Point-of-view articles are the sole opinion of the author(s) and are part of the ICU Management & Practice Corporate Engagement or Educational Community Programme.

 


References:

Kalimouttou A, Kennedy JN, Feng J, Singh H, Saria S, Angus DC, Seymour CW, Pirracchio R. Optimal Vasopressin Initiation in Septic Shock: The OVISS Reinforcement Learning Study. JAMA. 2025 May 20;333(19):1688-1698.

Lajoye Q, Orieux A, Boyer A, et al. Vasopressin and its analogues in patients with septic shock: holy Grail or unfulfilled promise? Crit Care. 2025;29:333.

Melchers M, de Smet V, Rooijakkers C, et al. Haemodynamic effects of adjunct arginine vasopressin to norepinephrine in septic shock: insights from a prospective multicentre registry study. Ann Intensive Care. 2025;15:59.

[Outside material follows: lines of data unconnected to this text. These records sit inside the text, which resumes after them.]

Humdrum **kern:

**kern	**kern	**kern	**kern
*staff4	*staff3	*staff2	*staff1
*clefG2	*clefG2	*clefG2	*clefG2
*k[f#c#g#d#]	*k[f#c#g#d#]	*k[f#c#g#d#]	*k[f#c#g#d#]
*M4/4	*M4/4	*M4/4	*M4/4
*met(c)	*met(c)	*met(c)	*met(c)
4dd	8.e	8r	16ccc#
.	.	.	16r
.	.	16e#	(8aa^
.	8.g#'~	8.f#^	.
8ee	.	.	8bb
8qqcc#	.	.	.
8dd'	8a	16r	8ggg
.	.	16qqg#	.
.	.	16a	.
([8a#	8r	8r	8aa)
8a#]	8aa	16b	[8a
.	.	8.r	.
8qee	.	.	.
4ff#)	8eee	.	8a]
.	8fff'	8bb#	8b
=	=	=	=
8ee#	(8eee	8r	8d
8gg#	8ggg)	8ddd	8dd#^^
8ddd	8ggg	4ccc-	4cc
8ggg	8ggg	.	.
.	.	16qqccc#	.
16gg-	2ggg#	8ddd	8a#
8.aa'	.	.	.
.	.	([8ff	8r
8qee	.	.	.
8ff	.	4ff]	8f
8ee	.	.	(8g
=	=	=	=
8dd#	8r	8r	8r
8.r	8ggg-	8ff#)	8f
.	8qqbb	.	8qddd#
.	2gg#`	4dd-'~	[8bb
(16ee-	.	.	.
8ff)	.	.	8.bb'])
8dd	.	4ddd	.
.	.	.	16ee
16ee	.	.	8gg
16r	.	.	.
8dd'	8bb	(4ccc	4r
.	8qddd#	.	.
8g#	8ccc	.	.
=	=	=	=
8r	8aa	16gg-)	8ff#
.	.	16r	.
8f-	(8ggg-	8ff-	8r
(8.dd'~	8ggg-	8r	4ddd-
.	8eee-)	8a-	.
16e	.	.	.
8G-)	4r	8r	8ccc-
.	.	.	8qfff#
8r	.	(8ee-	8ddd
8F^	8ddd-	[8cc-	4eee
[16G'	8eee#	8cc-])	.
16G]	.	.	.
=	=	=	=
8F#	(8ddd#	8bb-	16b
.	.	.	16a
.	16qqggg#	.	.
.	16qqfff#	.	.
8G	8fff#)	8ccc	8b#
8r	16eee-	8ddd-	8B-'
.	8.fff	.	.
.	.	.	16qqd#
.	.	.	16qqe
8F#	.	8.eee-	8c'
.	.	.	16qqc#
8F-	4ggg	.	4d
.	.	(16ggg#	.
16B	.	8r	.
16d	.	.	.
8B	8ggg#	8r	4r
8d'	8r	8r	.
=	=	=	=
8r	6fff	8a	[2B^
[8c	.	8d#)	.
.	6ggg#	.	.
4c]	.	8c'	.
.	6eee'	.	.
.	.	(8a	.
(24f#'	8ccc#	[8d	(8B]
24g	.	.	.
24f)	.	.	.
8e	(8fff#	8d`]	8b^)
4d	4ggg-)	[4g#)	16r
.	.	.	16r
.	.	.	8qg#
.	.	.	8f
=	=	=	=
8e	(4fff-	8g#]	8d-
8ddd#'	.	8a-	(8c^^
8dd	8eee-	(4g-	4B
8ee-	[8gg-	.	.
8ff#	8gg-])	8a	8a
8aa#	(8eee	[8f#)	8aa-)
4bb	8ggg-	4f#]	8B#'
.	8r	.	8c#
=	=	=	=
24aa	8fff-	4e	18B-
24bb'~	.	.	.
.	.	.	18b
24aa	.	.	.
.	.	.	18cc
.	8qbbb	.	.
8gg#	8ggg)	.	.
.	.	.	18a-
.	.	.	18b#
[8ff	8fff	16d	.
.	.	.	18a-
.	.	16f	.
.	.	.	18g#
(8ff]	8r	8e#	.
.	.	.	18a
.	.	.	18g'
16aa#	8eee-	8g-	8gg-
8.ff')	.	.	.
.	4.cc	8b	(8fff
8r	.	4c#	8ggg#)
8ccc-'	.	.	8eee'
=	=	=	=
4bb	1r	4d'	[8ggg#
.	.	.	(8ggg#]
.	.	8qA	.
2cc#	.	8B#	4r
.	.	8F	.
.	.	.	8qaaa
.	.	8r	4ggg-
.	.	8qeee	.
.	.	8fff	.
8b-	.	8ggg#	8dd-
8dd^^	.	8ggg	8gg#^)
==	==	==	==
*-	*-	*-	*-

Sacha GL, Duggal A, Reddy AJ, Wang L, Bauer SR. Vasopressin Initiation Timing and In-Hospital Mortality in Septic Shock: An Observational Study of Large Public Databases. Crit Care Explor. 2025 Aug 22;7(9):e1284.

White KC, Costa-Pinto R, Chaba A, McIlroy P, Senthuran S, Luke S, Attokaran AG, Garrett P, Ramanan M, Tabah A, Shekar K, Laupland KB, White H, McCullough J, Udy A, Eastwood G, Bellomo R; Queensland Critical Care Research Network (QCCRN). Timing of adjunctive vasopressin initiation for septic shock patients and hospital mortality: A multicentre observational study. Crit Care Resusc. 2024;26(4):295-302.